How It Actually Works

The implementation is deliberately simple, which is the part I'm most proud of.

  1. The CLI runs git diff in your repo
  2. It does a string replacement on a pre-built HTML template
  3. Writes the result to a temp file
  4. Opens it in your default browser
  5. Exits

That's it. There is no server. There is no websocket. There is no "onceover process" running in the background. The viewer is a React app (with react-diff-view doing the heavy lifting) that's bundled at build time into a single HTML file via vite-plugin-singlefile. At runtime, the CLI is doing string manipulation and file I/O. It's functionally instant.

Comments persist via localStorage, keyed by a hash of the diff content. So if you accidentally close the tab, your review is right where you left it. New diff = clean slate. No state to manage, no database, no cleanup.

The whole thing is offline. It never phones home. Your code never leaves your machine.

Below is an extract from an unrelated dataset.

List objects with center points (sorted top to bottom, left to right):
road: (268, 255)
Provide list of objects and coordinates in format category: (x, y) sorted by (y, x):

There's nothing to log into, nothing to configure, and no background process to babysit.

Usage

The defaults handle 90% of cases:

onceover              # unstaged changes (the most common case)
onceover --staged     # staged only
onceover --all        # staged + unstaged vs HEAD
onceover main         # diff against a branch
onceover HEAD~3       # last 3 commits
onceover abc123       # changes since a specific commit

Node 18+ and git. That's it. Install globally with npm i -g onceover or just lean on npx.

MIT licensed, PRs welcome. The best version of this tool is the one that's a single command you don't have to think about — so go give your code a once-over.